Adicionalmente, a anatomia peculiar de pacientes obesos, como o espaço reduzido na parte posterior da garganta, pode complicar a intubação, um processo essencial para facilitar a respiração e ventilação durante a cirurgia. Se a intubação não for viável, especialmente quando o paciente já está enfrentando problemas respiratórios, a situação clínica pode se deteriorar.
Anestesia em pacientes obesos: riscos para o sistema cardiovascular
O sistema cardíaco de um paciente com excesso de peso enfrenta constantes desafios. Os riscos de eventos como ataque cardíaco, infarto, hipertensão e deficiência de oxigenação são consideravelmente ampliados em indivíduos com sobrepeso. Durante procedimentos anestésicos, essas condições podem se manifestar de forma mais acentuada.
Após a administração da anestesia, o coração pode experimentar aumentos na pressão sanguínea ou aceleração dos batimentos cardíacos, aumentando ainda mais os riscos.

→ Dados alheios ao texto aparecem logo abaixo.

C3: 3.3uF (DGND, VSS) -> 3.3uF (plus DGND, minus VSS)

O papel fundamental do anestesiologista em cirurgias de pacientes obesos
Para garantir a segurança durante a anestesia em pacientes obesos, uma série de medidas pode ser implementada para minimizar os riscos associados.

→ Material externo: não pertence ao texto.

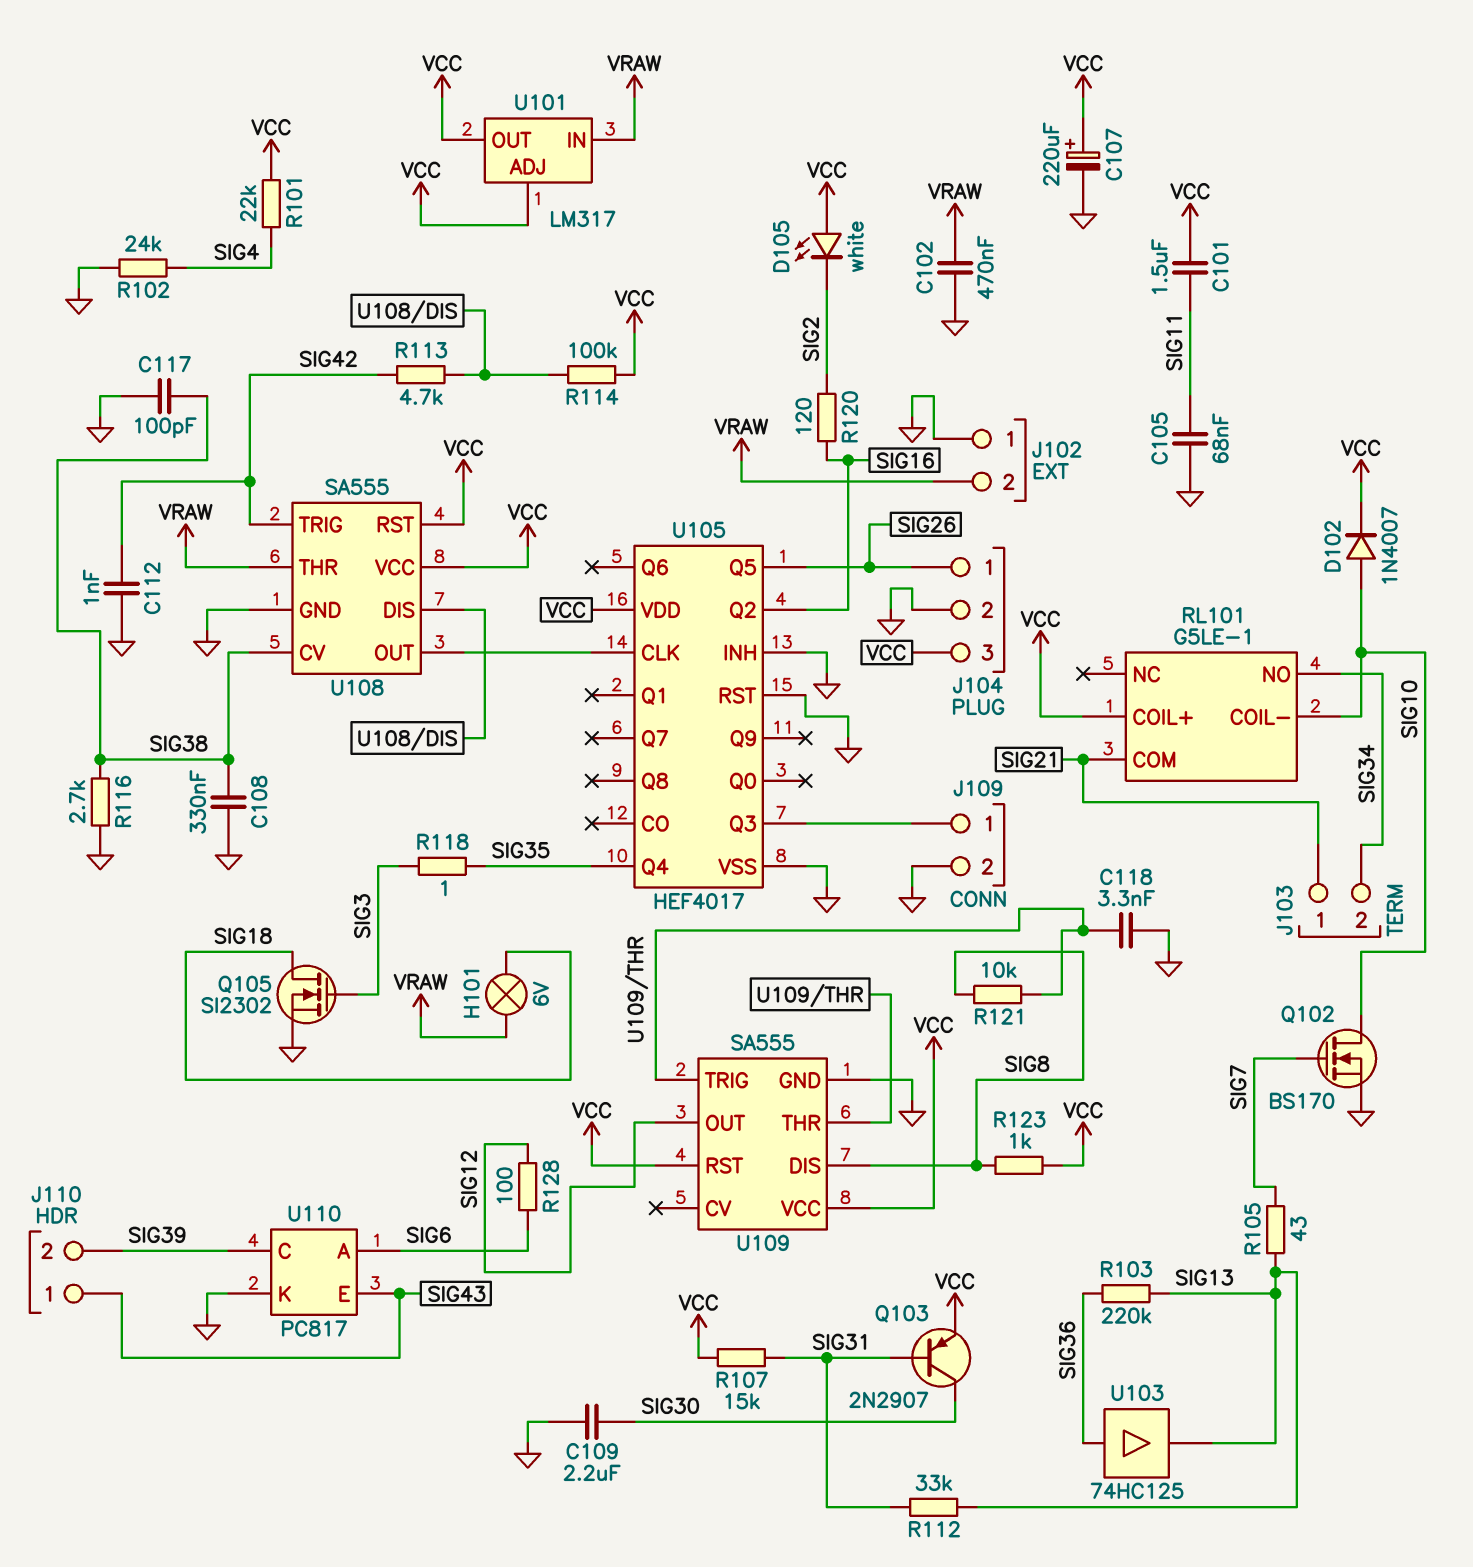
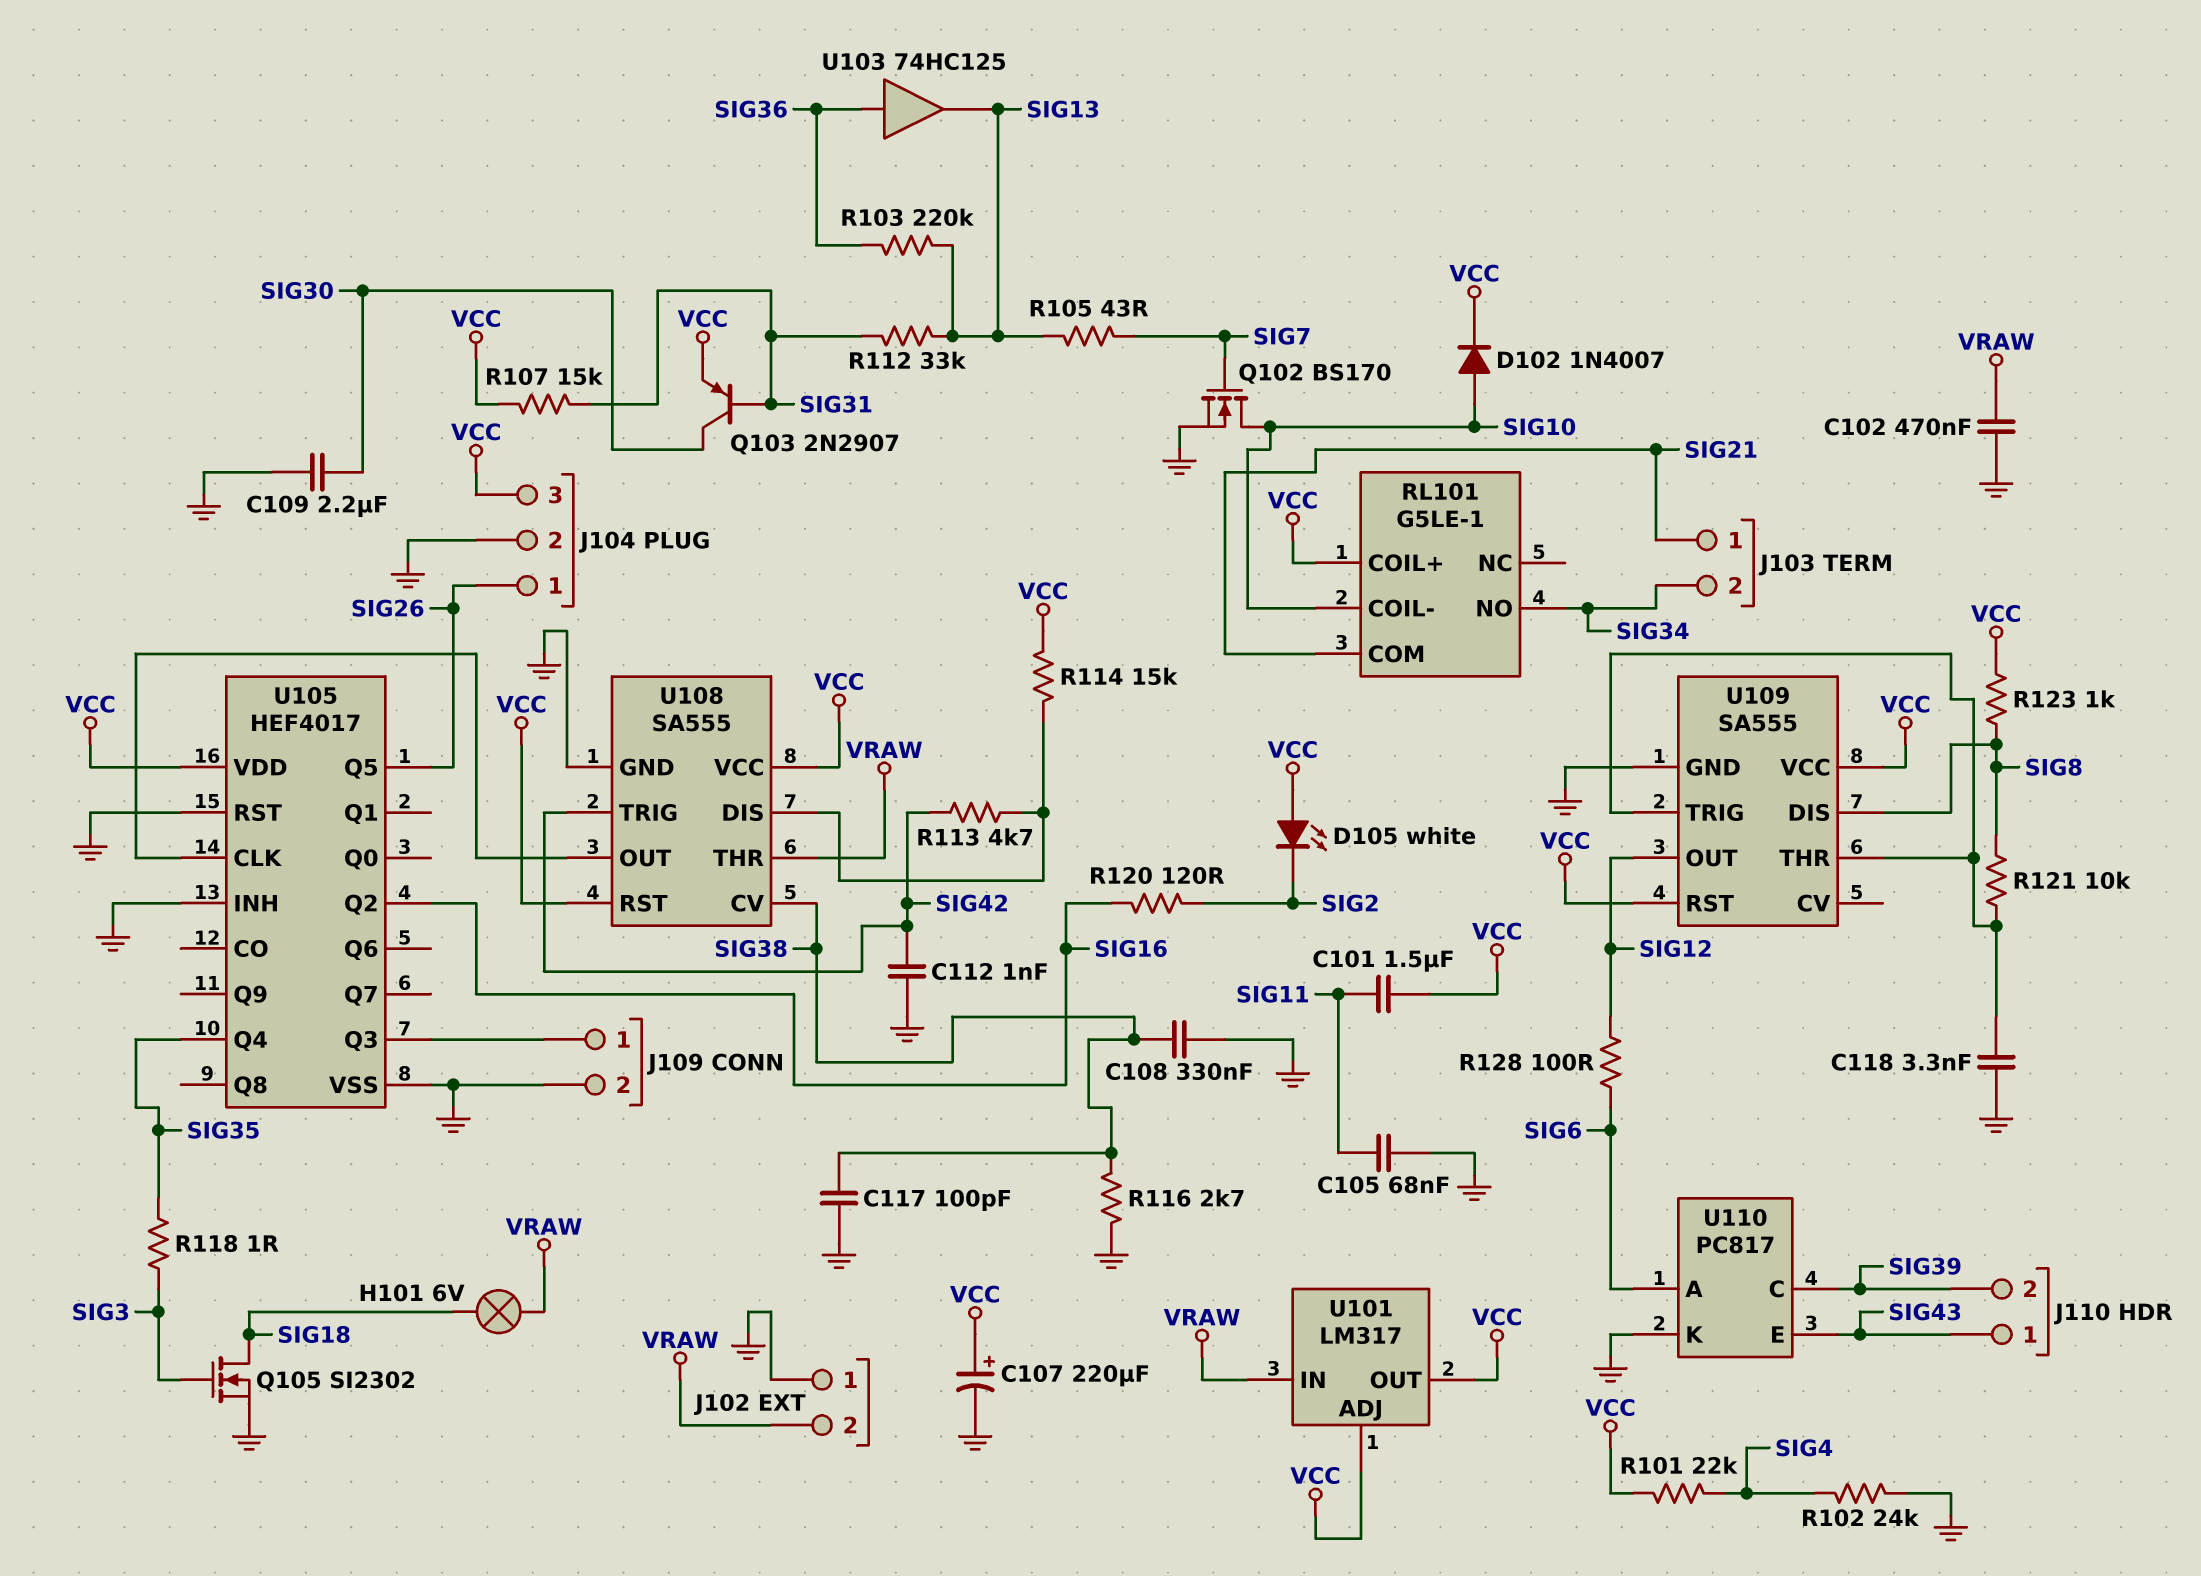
R114: 100k (U108/DIS, VCC) -> 15k (U108/DIS, VCC)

Em casos específicos, os anestesiologistas têm a opção de escolher técnicas como a anestesia local ou a intubação consciente. Adicionalmente, é prática comum recomendar um período de jejum mínimo de 12 horas antes da cirurgia, visando prevenir a pneumonia por aspiração, uma complicação mais propensa a ocorrer nos pulmões de pessoas obesas. A prescrição de medicamentos específicos também pode integrar o protocolo de segurança.
A avaliação pré-anestésica, realizada antes de qualquer cirurgia, é imprescindível para a segurança do paciente, independentemente do peso. Nesse contexto, o anestesiologista desempenha um papel fundamental ao mapear todos os riscos, conduzir os acompanhamentos necessários, avaliar a condição física e, quando necessário, prescrever medicamentos para condições como hipertensão ou recomendar a perda de peso, especialmente em pacientes obesos. A avaliação pré-anestésica desempenha um papel ainda mais determinante no caso de pacientes obesos, sendo conduzida muito antes de o paciente entrar na sala de cirurgia.
Saiba mais sobre o protocolo de avaliação pré-anestésica.
Frequentemente, uma abordagem multidisciplinar é adotada, envolvendo profissionais como nutricionistas ou educadores esportivos para monitorar as atividades físicas e hábitos alimentares do paciente. Essa colaboração visa garantir que o paciente esteja desenvolvendo e mantendo uma rotina mais saudável, contribuindo para um procedimento anestésico mais seguro e eficaz.